«¿Cómo podría yo vivir sin ella?» – «Wie könnte ich nur ohne sie leben?» schmettern die beiden Flamenco-Sänger und lassen dabei ihre Finger nacheinander über die Gitarrensaiten flitzen. Ich stehe am Mirador de San Nicolás, dem Platz mit der wohl besten Sicht auf die Alhambra.
Über 700 Meter ist die Festung lang, 220 Meter breit, aus rotem Stein, woher sie auch ihren Namen hat: die rote Burg. Dahinter das Gebirge, die Sierra, darunter dichte Bäume.
Im Strom der Touristen
Die Alhambra ist als UNESCO-Weltkulturerbe einer der grössten Touristenmagnete Europas, und zweifelsohne ist diese maurische Festung samt Gärten und Palästen beeindruckend schön.
Doch die Masse an Touristinnen und Touristen erschwert oder verunmöglicht, diesen Ort voll filigraner Schönheit auf sich wirken zu lassen. Zu dicht, zu eng, zu viele selfiemachende Menschen. Eine kurze Bewunderung der reichhaltigen Verzierungen und weiter geht’s im Strom der Besucher.
Unverhofft ins Bañuelo
Wie es der Zufall wollte, gab es bei meinem Besuch vor einigen Jahren Eintrittskarten für die Alhambra nur noch in Kombination mit mehreren unbekannteren Sehenswürdigkeiten im Albaicín, dem alten arabischen Viertel Granadas. So kommen meine beste Freundin und ich zum Bañuelo, dem ältesten erhaltenen arabischen Bad Granadas.

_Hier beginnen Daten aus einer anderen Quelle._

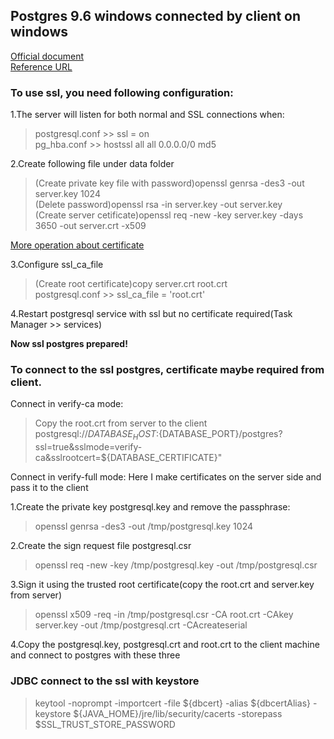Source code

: ## Postgres 9.6 windows connected by client on windows
[Official document](http://www.postgres.cn/docs/9.4/ssl-tcp.html)  
[Reference URL](https://postgresrocks.enterprisedb.com/t5/EDB-Guides/How-to-setup-SSL-authentication/ba-p/1647)

### To use ssl, you need following configuration:

1.The server will listen for both normal and SSL connections when:
> postgresql.conf >> ssl = on  
> pg_hba.conf >> hostssl all all 0.0.0.0/0 md5

2.Create following file under data folder
> (Create private key file with password)openssl genrsa -des3 -out server.key 1024  
> (Delete password)openssl rsa -in server.key -out server.key  
> (Create server cetificate)openssl req -new -key server.key -days 3650 -out server.crt -x509

[More operation about certificate](https://meirongding.github.io/notes/certs/self-signed%20crt%20based%20on%20openssl)

3.Configure ssl_ca_file
> (Create root certificate)copy server.crt root.crt  
> postgresql.conf >> ssl_ca_file = 'root.crt'

4.Restart postgresql service with ssl but no certificate required(Task Manager >> services)

**Now ssl postgres prepared!**

### To connect to the ssl postgres, certificate maybe required from client.

Connect in verify-ca mode:  
> Copy the root.crt from server to the client  
> postgresql://${DATABASE_HOST}:${DATABASE_PORT}/postgres?ssl=true&sslmode=verify-ca&sslrootcert=${DATABASE_CERTIFICATE}"

Connect in verify-full mode:
Here I make certificates on the server side and pass it to the client

1.Create the private key postgresql.key and remove the passphrase:
> openssl genrsa -des3 -out /tmp/postgresql.key 1024

2.Create the sign request file postgresql.csr
> openssl req -new -key /tmp/postgresql.key -out /tmp/postgresql.csr

3.Sign it using the trusted root certificate(copy the root.crt and server.key from server)
> openssl x509 -req -in /tmp/postgresql.csr -CA root.crt -CAkey server.key -out  /tmp/postgresql.crt -CAcreateserial

4.Copy the postgresql.key, postgresql.crt and root.crt to the client machine and connect to postgres with these three

### JDBC connect to the ssl with keystore
> keytool -noprompt -importcert -file ${dbcert} -alias ${dbcertAlias} -keystore ${JAVA_HOME}/jre/lib/security/cacerts -storepass $SSL_TRUST_STORE_PASSWORD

Im Mittelalter war das Bad ein Treffpunkt, an dem sich islamische Menschen wuschen, Haare schneiden liessen, miteinander Tee tranken und sich austauschten. Das Wasser sollte auch den inneren Menschen reinigen. Die Waschung war also auch ein religiöser, spiritueller Akt.
Wir kommen Jahrhunderte später. Erst 2017 wurde dieses alte Bad für die Öffentlichkeit zugänglich gemacht. Es gibt keine Becken mehr, die Böden sind trocken. Ganz anders also als in anderen Hamams in Granada, die mit heissen und kühleren Wasserbassins und Massageangeboten in Betrieb sind.
Verzückt vom Schattenspiel
Wir treten in die dunklen Räume ein, die durch Bögen miteinander verbunden sind. Der Boden, die Wände und Deckengewölbe sind aus Stein. Grau, rau und kühl. Es ist still im Bañuelo. Automatisch werden auch wir leise und staunen. Die Schönheit des Ortes berührt uns gerade in ihrer Schlichtheit.
Von oben strahlt Licht durch viele kleine Öffnungen, runde und sternförmige, die das Tageslicht gebündelt hereinlassen. Wir schauen auf und flüstern: «Wir sehen den Sternenhimmel.» Ein Schattenspiel, ein Zwielicht entsteht.
Wir stellen uns vor, hier im Wasser zu liegen, über uns das Firmament. Und plötzlich erleben wir einen Moment, zu dem mir das vielleicht etwas kitschige Wort «Verzückung» in den Sinn kommt. Wir tauchen ein und sind Teil einer grösseren Erfahrung, ohne etwas dafür zu tun. Wir sind einfach da. Verzückung, weil dieser Zauber uns überrascht, wir nichts geplant oder geahnt haben. Unverhofft sind wir hier, an einem wunderbaren Ort. Wir fallen durch die Zeit.
Die Wände schützen diese alten Bäder, und doch sind die Räume durch die Lichtschächte verbunden mit dem Aussen. Wir wandeln zwischen den Torbögen umher, spielen mit dem Licht Verstecken, schliessen die Augen, lächeln. Wir schauen uns an und sagen: Was für ein Glück, dass es die Alhambra-Tickets nicht einzeln gab.